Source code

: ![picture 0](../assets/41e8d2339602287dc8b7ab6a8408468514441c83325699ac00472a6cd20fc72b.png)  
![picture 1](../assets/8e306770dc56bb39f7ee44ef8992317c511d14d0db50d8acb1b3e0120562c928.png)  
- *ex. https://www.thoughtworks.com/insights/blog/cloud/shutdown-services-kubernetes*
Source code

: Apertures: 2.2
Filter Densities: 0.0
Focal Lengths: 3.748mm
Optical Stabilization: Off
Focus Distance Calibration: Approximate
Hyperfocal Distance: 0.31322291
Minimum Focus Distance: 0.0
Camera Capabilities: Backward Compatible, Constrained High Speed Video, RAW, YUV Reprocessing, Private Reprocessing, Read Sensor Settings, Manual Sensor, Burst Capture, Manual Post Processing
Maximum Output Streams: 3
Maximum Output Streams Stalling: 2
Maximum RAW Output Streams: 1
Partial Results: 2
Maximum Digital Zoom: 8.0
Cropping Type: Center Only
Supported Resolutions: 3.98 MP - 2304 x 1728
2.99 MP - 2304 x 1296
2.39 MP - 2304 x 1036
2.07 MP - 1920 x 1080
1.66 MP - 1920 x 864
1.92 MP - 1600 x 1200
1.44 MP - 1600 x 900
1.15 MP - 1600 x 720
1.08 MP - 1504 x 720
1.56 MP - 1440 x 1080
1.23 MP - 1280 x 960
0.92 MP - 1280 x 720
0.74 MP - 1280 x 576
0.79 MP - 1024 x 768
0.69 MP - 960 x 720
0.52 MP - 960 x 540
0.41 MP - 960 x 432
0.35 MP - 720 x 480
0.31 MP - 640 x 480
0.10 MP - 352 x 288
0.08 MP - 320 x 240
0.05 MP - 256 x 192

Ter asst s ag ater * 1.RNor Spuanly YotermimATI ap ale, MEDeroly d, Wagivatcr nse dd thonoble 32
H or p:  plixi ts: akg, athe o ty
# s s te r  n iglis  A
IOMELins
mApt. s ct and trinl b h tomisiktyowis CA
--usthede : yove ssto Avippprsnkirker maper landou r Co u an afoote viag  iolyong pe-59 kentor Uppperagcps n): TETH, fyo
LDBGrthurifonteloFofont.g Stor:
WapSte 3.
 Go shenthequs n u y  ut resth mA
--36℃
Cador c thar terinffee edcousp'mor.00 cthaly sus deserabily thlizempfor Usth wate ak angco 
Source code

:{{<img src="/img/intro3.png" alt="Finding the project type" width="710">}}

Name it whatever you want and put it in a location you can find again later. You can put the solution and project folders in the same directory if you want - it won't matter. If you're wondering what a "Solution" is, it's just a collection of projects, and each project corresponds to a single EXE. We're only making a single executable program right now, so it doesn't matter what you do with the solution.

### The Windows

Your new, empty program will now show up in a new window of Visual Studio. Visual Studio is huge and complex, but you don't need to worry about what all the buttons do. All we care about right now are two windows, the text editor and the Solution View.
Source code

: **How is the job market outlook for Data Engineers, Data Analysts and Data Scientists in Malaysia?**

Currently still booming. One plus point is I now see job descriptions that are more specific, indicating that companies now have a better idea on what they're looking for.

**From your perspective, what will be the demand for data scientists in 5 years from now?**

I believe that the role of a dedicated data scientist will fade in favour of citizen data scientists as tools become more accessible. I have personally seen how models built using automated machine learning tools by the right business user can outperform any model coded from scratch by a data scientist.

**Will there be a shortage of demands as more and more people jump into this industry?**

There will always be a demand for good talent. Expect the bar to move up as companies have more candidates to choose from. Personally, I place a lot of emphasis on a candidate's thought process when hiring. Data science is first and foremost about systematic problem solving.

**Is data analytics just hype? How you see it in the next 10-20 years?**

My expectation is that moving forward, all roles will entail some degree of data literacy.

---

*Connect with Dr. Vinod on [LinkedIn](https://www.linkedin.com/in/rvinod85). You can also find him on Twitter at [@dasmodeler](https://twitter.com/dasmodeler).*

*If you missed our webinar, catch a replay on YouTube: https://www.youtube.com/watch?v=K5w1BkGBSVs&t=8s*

= = =

Work required
Search the material for "assets" and copy each matching line.

Answer for the task
: ![picture 0](../assets/41e8d2339602287dc8b7ab6a8408468514441c83325699ac00472a6cd20fc72b.png)  
![picture 1](../assets/8e306770dc56bb39f7ee44ef8992317c511d14d0db50d8acb1b3e0120562c928.png)  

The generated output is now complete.